** Text follows **

BLACKSBURG, Va. – A former Virginia Tech student is embarking on a journey to help out the organization that ultimately gave her hope as a child living in Ukraine.
At the age of seven, Elizabeth Groff went to a Ukrainian orphanage after losing both her parents. She eventually was separated from her half-sister too after her sister’s biological father came to pick her up.
Four years after going to the orphanage, Groff now 11 years old, received a gift from an organization called Operation Christmas Child.
“After losing my sister, my whole family, I kind of felt like I hit rock bottom … and that’s when Operation Christmas Child came to my orphanage,” Groff said.
The gift wasn’t any ordinary present. It was a shoebox filled with different toys. The one toy that stood out to Groff was a bright yellow yo-yo.
“I remember in that moment, realizing it wasn’t really about the yo-yo but what it represented to me. To me at that time that yo-yo represented hope. You know, hope of better things to come and hope that someone cared, that I wasn’t alone in this world,” Groff said.
Groff would eventually get the chance to visit America during a field trip with the orphanage’s choir. She spent a week with a host family in North Carolina and a week with a host family in Virginia.

** End of Text **
** Input data follows **

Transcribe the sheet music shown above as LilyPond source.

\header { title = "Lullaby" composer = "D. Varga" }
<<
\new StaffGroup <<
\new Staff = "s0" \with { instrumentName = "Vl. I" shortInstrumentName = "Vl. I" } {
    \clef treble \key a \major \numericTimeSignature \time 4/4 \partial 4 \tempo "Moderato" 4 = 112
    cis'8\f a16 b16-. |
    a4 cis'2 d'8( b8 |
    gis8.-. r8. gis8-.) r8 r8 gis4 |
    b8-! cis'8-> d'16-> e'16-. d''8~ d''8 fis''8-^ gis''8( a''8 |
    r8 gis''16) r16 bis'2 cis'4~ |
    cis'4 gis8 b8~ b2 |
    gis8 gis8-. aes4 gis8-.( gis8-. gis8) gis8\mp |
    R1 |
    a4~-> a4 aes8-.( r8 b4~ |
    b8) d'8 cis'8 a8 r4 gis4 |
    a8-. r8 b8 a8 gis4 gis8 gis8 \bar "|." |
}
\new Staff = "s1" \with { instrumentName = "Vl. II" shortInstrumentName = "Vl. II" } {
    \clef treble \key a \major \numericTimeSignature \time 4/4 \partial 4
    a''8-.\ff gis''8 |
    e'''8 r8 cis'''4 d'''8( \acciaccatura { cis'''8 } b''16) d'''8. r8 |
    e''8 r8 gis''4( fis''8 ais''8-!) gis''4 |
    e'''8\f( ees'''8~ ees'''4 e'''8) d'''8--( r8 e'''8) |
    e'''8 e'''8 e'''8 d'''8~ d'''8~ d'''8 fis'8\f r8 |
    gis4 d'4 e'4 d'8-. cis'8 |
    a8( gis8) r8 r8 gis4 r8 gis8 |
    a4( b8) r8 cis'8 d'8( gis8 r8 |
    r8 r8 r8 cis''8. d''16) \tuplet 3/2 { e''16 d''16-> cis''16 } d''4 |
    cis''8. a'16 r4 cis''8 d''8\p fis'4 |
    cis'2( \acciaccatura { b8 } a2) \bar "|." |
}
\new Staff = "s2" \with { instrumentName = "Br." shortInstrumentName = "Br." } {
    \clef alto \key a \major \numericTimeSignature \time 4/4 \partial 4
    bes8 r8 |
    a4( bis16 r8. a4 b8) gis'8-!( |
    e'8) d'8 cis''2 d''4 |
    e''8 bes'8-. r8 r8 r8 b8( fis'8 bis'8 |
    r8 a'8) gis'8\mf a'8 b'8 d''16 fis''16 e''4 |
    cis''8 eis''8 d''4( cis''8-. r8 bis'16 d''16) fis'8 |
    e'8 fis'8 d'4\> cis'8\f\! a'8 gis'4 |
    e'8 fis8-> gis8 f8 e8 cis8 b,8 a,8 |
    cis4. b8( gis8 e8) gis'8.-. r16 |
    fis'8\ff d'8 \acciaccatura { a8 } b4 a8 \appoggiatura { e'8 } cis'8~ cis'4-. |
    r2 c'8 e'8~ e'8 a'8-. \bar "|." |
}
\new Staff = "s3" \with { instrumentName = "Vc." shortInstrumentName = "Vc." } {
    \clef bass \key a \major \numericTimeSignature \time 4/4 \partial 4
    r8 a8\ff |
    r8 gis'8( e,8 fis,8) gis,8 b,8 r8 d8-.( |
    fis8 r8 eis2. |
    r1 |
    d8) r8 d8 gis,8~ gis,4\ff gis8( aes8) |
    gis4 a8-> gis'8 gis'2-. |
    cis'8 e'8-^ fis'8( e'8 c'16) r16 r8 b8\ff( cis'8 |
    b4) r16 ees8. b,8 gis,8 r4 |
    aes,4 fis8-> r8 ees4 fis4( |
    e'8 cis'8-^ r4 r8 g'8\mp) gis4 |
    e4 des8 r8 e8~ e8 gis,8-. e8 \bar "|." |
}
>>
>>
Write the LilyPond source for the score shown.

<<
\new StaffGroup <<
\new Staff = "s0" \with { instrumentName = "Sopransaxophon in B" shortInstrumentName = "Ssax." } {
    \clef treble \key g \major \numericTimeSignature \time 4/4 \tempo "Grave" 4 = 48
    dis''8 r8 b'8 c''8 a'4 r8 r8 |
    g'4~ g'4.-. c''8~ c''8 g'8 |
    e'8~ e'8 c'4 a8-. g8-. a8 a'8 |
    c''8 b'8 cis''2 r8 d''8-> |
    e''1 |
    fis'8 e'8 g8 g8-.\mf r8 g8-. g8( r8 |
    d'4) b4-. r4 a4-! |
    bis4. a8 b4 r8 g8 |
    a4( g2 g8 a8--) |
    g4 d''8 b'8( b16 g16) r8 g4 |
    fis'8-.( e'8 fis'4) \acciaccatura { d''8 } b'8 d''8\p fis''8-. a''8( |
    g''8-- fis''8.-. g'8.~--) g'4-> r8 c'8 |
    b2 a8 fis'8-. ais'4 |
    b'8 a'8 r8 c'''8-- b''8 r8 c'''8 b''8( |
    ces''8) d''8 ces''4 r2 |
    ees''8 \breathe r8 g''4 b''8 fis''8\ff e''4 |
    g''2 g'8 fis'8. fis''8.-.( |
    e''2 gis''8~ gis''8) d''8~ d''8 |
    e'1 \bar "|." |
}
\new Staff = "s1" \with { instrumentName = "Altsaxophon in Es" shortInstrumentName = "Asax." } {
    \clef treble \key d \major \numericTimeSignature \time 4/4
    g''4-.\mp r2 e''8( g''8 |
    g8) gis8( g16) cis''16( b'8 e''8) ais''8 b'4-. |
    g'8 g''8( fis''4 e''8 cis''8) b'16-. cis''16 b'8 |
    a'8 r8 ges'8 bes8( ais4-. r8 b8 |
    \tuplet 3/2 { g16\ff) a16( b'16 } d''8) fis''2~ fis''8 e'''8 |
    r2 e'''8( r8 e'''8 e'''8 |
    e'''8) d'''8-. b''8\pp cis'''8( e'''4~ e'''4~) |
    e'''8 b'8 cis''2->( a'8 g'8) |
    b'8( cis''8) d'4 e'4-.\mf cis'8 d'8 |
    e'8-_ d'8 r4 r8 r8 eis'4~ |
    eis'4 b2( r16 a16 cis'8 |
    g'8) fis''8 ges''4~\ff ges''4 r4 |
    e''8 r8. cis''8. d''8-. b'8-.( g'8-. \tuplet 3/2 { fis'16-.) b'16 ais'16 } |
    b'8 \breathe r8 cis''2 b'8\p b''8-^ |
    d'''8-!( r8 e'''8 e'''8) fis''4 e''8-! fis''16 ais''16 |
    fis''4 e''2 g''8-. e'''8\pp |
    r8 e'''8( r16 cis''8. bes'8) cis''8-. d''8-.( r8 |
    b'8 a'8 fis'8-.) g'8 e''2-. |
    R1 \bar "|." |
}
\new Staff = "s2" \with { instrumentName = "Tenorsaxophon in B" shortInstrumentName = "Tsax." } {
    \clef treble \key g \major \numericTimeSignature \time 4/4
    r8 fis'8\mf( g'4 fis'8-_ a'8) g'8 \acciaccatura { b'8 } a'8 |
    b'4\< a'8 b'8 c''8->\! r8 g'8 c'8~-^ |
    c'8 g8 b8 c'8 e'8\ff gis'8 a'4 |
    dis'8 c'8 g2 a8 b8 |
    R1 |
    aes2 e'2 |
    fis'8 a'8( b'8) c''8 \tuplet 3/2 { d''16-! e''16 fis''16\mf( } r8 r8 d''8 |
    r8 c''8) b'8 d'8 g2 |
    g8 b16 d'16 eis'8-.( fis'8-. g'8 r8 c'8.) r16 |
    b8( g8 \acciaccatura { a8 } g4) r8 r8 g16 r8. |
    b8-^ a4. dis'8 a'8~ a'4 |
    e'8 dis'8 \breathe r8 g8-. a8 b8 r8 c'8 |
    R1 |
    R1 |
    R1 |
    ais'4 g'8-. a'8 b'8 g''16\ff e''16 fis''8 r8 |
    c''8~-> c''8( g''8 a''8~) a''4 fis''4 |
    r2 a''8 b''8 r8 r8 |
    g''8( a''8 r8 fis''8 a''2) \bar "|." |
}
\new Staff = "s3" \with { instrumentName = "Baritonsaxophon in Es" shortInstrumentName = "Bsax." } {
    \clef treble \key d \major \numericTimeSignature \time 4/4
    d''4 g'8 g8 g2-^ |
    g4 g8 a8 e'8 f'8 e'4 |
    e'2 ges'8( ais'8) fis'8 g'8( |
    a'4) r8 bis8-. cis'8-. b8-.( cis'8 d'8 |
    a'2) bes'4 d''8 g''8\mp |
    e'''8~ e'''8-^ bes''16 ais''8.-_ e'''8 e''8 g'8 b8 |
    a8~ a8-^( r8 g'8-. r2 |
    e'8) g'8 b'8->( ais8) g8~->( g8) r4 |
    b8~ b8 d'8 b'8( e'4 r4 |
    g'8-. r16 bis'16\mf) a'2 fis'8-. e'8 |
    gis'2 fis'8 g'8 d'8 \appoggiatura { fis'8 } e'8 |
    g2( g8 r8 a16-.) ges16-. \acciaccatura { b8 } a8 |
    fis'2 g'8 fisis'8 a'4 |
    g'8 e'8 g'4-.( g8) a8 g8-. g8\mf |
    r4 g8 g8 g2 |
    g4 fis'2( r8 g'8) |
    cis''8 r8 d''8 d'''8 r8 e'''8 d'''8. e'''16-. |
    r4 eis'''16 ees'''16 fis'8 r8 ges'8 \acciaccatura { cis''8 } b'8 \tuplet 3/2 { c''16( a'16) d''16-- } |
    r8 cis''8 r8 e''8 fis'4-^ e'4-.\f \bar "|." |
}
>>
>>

** End of Input data **

Questions:
1) What toy from the shoebox stood out to Groff in the article about Elizabeth Groff?
2) Reproduce the passage from the article about Elizabeth Groff, beginning at the words "At the age of" and stopping after "Operation Christmas Child.".

Results for the exercise:
1) A bright yellow yo-yo.

2)
At the age of seven, Elizabeth Groff went to a Ukrainian orphanage after losing both her parents. She eventually was separated from her half-sister too after her sister’s biological father came to pick her up.
Four years after going to the orphanage, Groff now 11 years old, received a gift from an organization called Operation Christmas Child.